No século XIII a Cristandade sentia que, grosso modo, tinha vencido seus inimigos internos e externos. E que a força intrínseca de sua superioridade religiosa, espiritual e cultural conquistaria o mundo inteiro. Era uma questão de tempo.

Mas o grande perigo de toda vitória, seja no plano espiritual, seja no campo temporal, é o desejo de fruir a segurança e o bem estar que o triunfo traz consigo. Olvida-se que, nesta Terra de exílio, a vida é um combate constante contra as más paixões e tudo o que o demônio suscita para solapar a obra da Redenção.

A decadência da Idade Média


A Cavalaria, outrora uma das mais belas expressões da austeridade cristã, se torna amorosa e sentimental

O homem medieval, no século XIV, quis aproveitar o bem-estar que seu triunfo lhe oferecia. Ocorreu então a decadência, fenômeno magistralmente descrito pelo Prof. Plinio Corrêa de Oliveira:

“No século XIV começa a observar-se, na Europa cristã, uma transformação de mentalidades que ao longo do século XV cresce cada vez mais em nitidez. O apetite dos prazeres terrenos se vai transformando em ânsia. As diversões se vão tornando mais freqüentes e mais suntuosas. Os homens se preocupam sempre mais com elas. Nos trajes, nas maneiras, na linguagem, na literatura e na arte o anelo por uma vida cheia de deleites da fantasia e dos sentidos vai produzindo progressivas manifestações de sensualidade e moleza. Há um paulatino deperecimento da seriedade e da austeridade dos antigos tempos. Tudo tende ao risonho, ao gracioso, ao festivo. Os corações se desprendem gradualmente do amor ao sacrifício, da verdadeira devoção à Cruz, e das aspirações de santidade e vida eterna. A Cavalaria, outrora uma das mais belas expressões da austeridade cristã, se torna amorosa e sentimental, a literatura de amor invade todos os países, os excessos do luxo e a conseqüente avidez de lucros se estendem por todas as classes sociais”.

“Tal clima moral, penetrando nas esferas intelectuais, produziu claras manifestações de orgulho, como o gosto por disputas aparatosas e vazias, pelas argúcias fátuas de erudição, e lisonjeou velhas tendências filosóficas, das quais triunfara a Escolástica, e que já agora, relaxado o antigo zelo pela integridade da Fé, renasciam em aspectos novos.

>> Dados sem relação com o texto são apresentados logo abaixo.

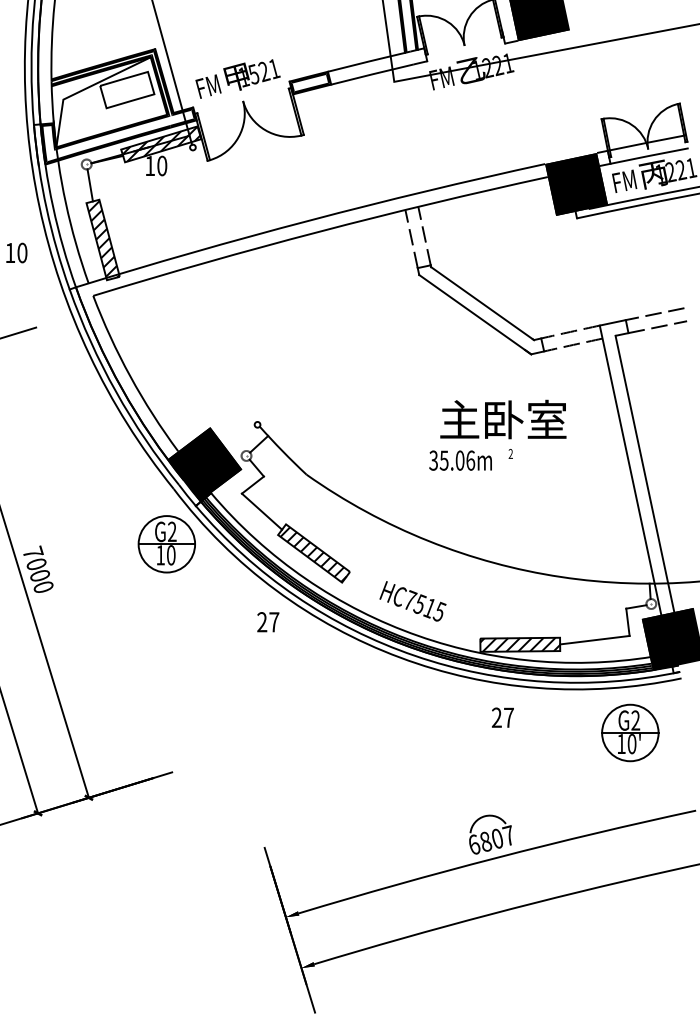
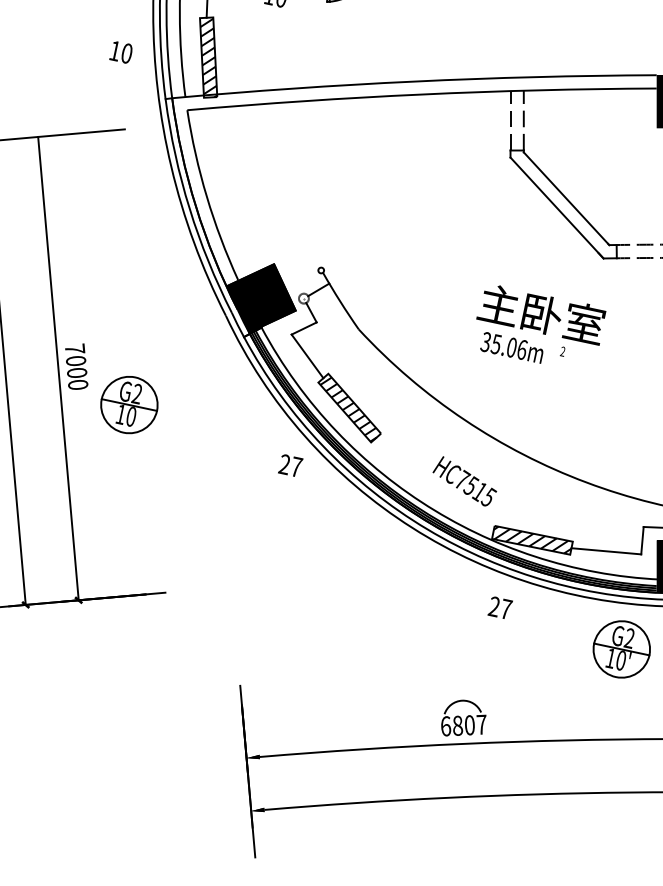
text: (503, 419) -> (541, 314), moved
part: (166, 544) -> (128, 405), moved
text: (412, 601) -> (464, 481), moved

O absolutismo dos legistas, que se engalanavam com um conhecimento vaidoso do Direito Romano, encontrou em Príncipes ambiciosos um eco favorável. E pari passu foi-se extinguindo nos grandes e nos pequenos a fibra de outrora para conter o poder real nos legítimos limites vigentes nos dias de São Luís de França e de São Fernando de Castela”.(6)

Dar-se-ia nessa época, fomentada por conspiradores de habilidade consumada, a primeira Revolução Cultural –– a Renascença.

No século XV, se bem que o ideal católico ainda estivesse vivo, paulatinamente a cultura, a arte e a literatura não mais se inspiraram em valores cristãos, mas tomaram como modelo o paganismo greco-romano. O estilo gótico deu lugar ao estilo clássico, o modelo de perfeição humana não foi mais o cavaleiro católico, o ideal de vida não mais consistia no serviço de Deus e na santidade, mas, a exemplo dos antigos pagãos, na satisfação dos dois vícios mais violentos que assaltam o homem: o orgulho e a sensualidade. Era todo um mundo que mudava de rumo.